Thursday morning, we carried on with packing orders, assuming that by now the television company would be losing interest too. But at 2pm prompt the doorbell rang and a very young female reporter asked us if the cameraman had arrived yet. The reality dawned that we would actually have to be filmed, saying sensible things and moving about, stuff like that. I suddenly remembered that I don’t like having my photo taken, let alone appearing on film. Bit late now though. We hastily explained to the reporter that we are a full-time manufacturing business, and just happen to be in the field of miniatures.
We could hear her musing to herself that it might be fun to film us playing with the dolls house, or whatever it is that we do. She was insistent that one of us should be filmed stitching (despite the fact that we only ever get the time to stitch while at shows, when we are nowhere near our computers). Chris nominated me, but I nominated Chris, and as the idea of a man stitching seemed a much more outlandish thing to film, I won, and Chris had to go first. You’d think it would be easy being interviewed, wouldn’t you? They ask you things and you reply while somebody else films it. Unfortunately it wasn’t like that.

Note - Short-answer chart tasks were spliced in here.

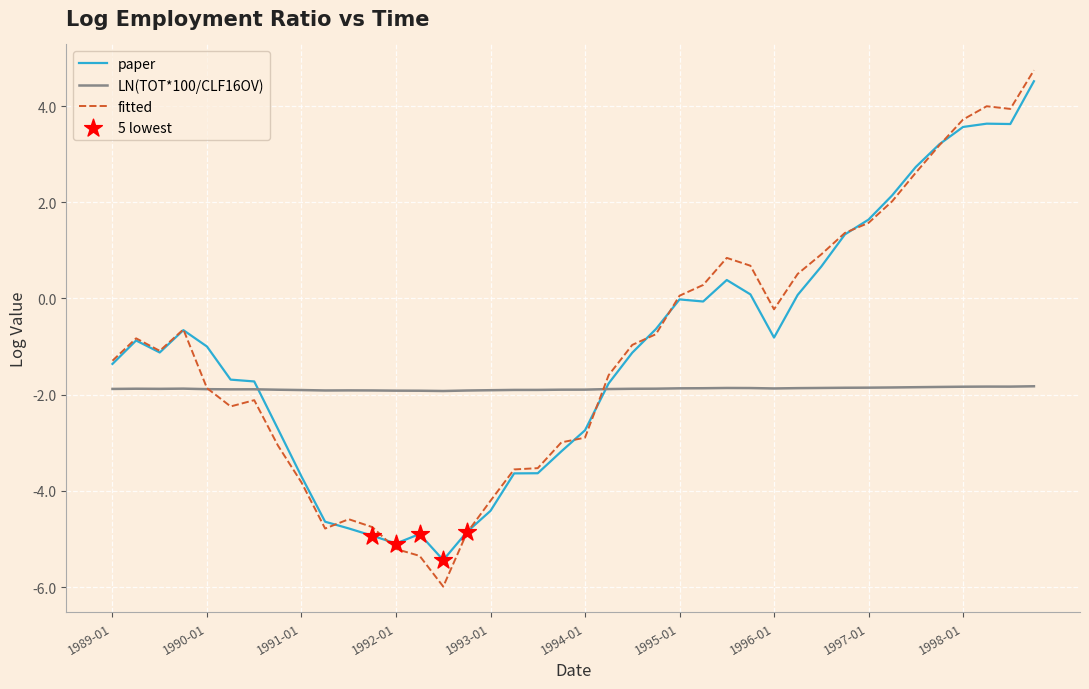

Which series has the largest range (max minus min)?

fitted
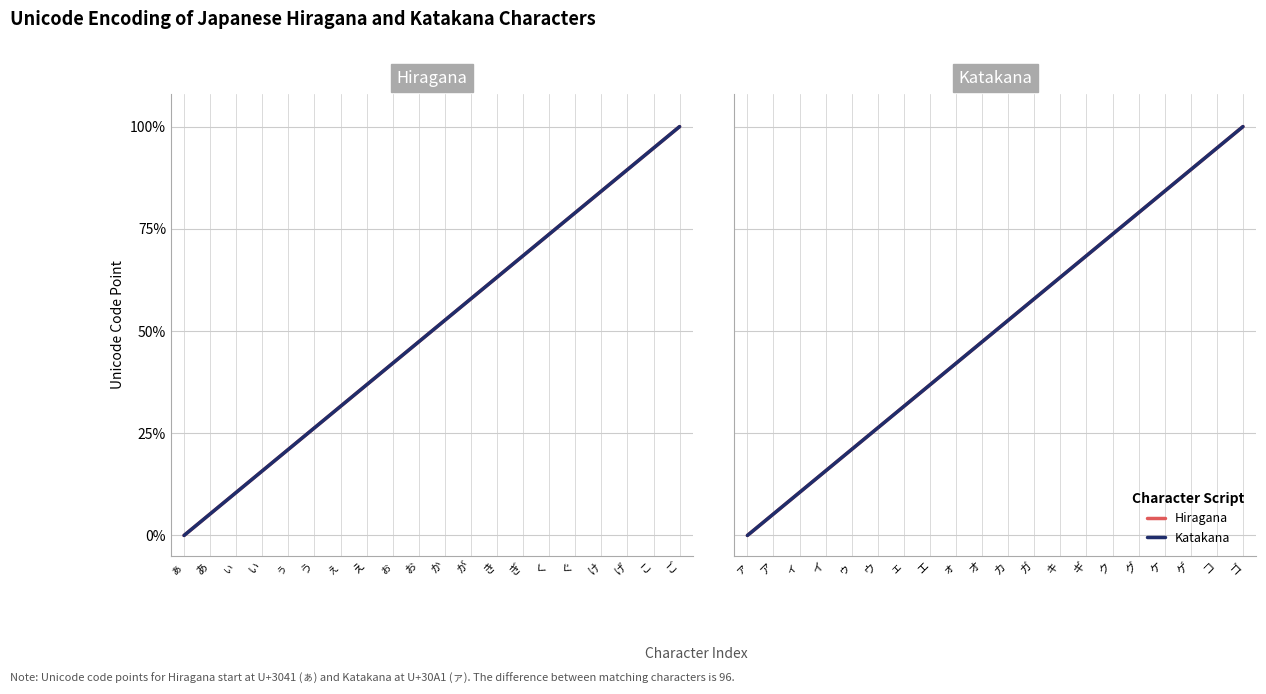

How many lines are shown in the chart?

2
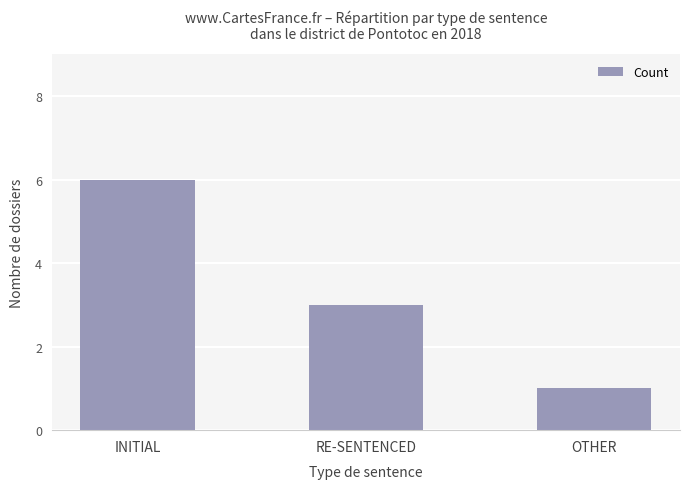

The chart shows a value of 1 at OTHER. True or false?

True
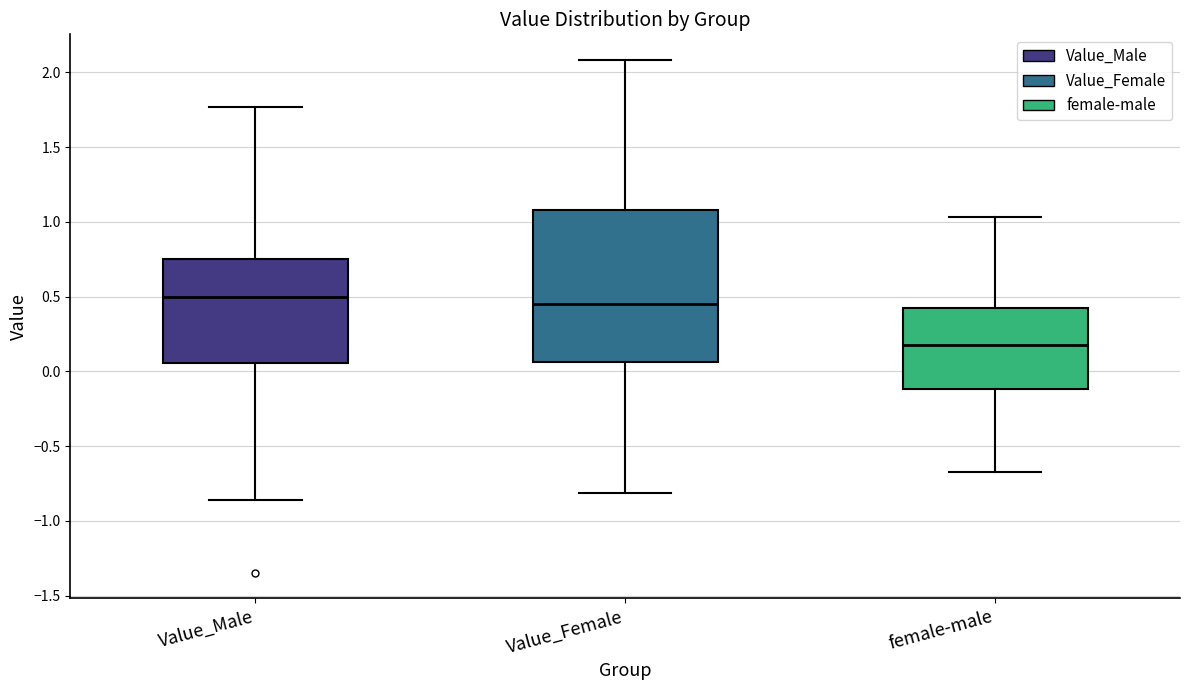

Reading left to right, read every box against the y-axis: the position of its median line, the range the box covers, and the ends of its whiskers. The values are not printed on the chart, so give them approximately, as read against the axis.

Value_Male: median 0.50, box 0.05 to 0.75, whiskers -0.85 to 1.75
Value_Female: median 0.45, box 0.05 to 1.10, whiskers -0.80 to 2.10
female-male: median 0.20, box -0.10 to 0.45, whiskers -0.65 to 1.05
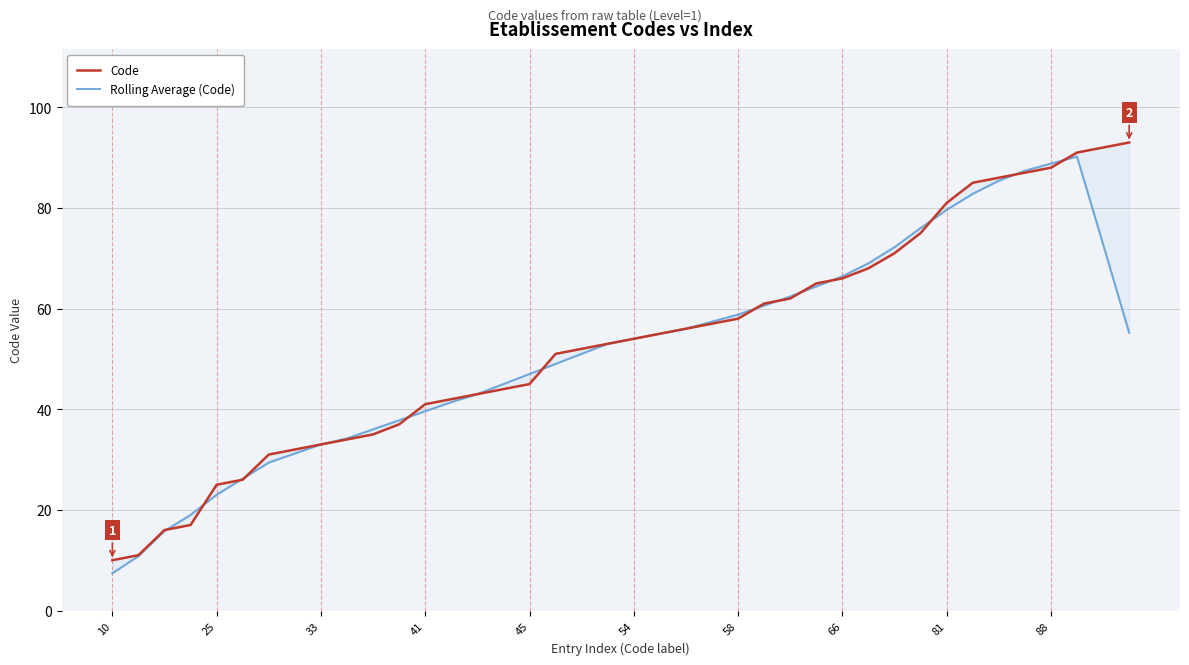

Which series has the largest total across all categories?

Code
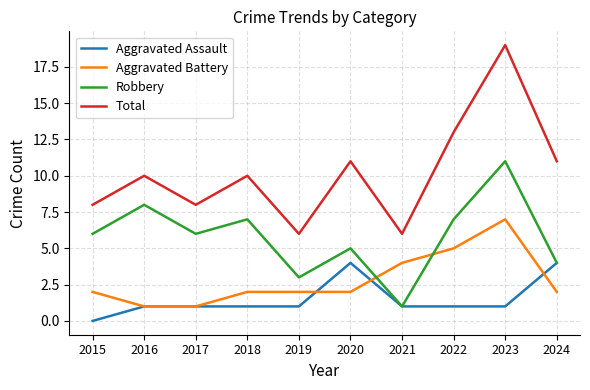

Reading right to left, list all the values displayed in this chart.

Aggravated Assault: 2024=4	2023=1	2022=1	2021=1	2020=4	2019=1	2018=1	2017=1	2016=1	2015=0
Aggravated Battery: 2024=2	2023=7	2022=5	2021=4	2020=2	2019=2	2018=2	2017=1	2016=1	2015=2
Robbery: 2024=4	2023=11	2022=7	2021=1	2020=5	2019=3	2018=7	2017=6	2016=8	2015=6
Total: 2024=11	2023=19	2022=13	2021=6	2020=11	2019=6	2018=10	2017=8	2016=10	2015=8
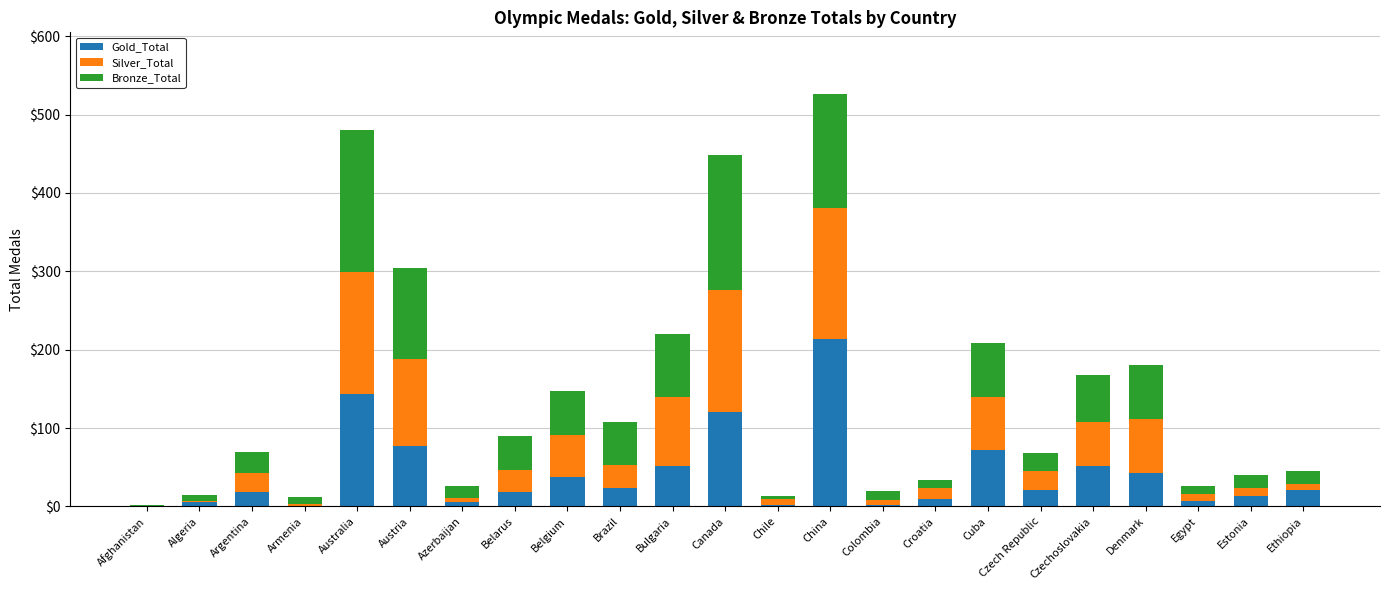

Count the number of categories in the chart.

23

“Right then, in a minute I’m going to ask you if it is easy to sew and you’re going to say that yes, it is, and then explain how to do it, while the cameraman films you stitching as you talk. Try to remember to smile. Don’t look at the camera, look at me. Keep it brief but not too brief, about twenty seconds will be fine. Oh, and look relaxed.” Actually Chris managed it really well, and only I could tell that he was tense (because his Cornish accent comes out more then).
When it was my turn, I had to explain, in the strict twenty second time limit, how I started the business and why and what my customers tend to be like, and how I see the business expanding in the near future. By the time the reporter had finished asking the question, I had forgotten what the beginning had been. She kept saying things like, “fine, but shall we try that one more time?” I then had to be filmed packing kits, which is difficult to concentrate on when you have a cameraman lying on the table in front of you, saying: “Just pretend I’m not here.” When they eventually finished filming us, they turned their attention to the stitched models, and took about two hours filming extreme close-ups of the carpets, footstools and needlework stands.
After three hours of filming, we realised that they were starting to pack up, and talking amongst themselves about how bad the traffic would be on the run back to Birmingham. Just as they were leaving, the reporter asked if she could use our phone to contact the music library back at the television centre, to book some ‘relevant background music’. We overheard her asking for “something Upstairs Downstairs-y parlour music, posh and victorian”. We had no idea how the item would turn out, or even when it would be broadcast, as it was obviously a ‘filler’ item, so could be postponed (the story of our life!) at any time.
After avidly watching the Six o’clock News for the next three days we were still stunned when they eventually showed it. It had been edited really well – the parlour music background was just right, the interviews were mercifully brief. I actually sounded like I was making sense (although I never realised my Essex accent was THAT strong!), and the close-ups of the stitched models came out really classy. Five minutes after the item went on air the phone started ringing. The interest that one and a half minutes on television can do was incredible. If we get the nerve, we might even risk it again one day.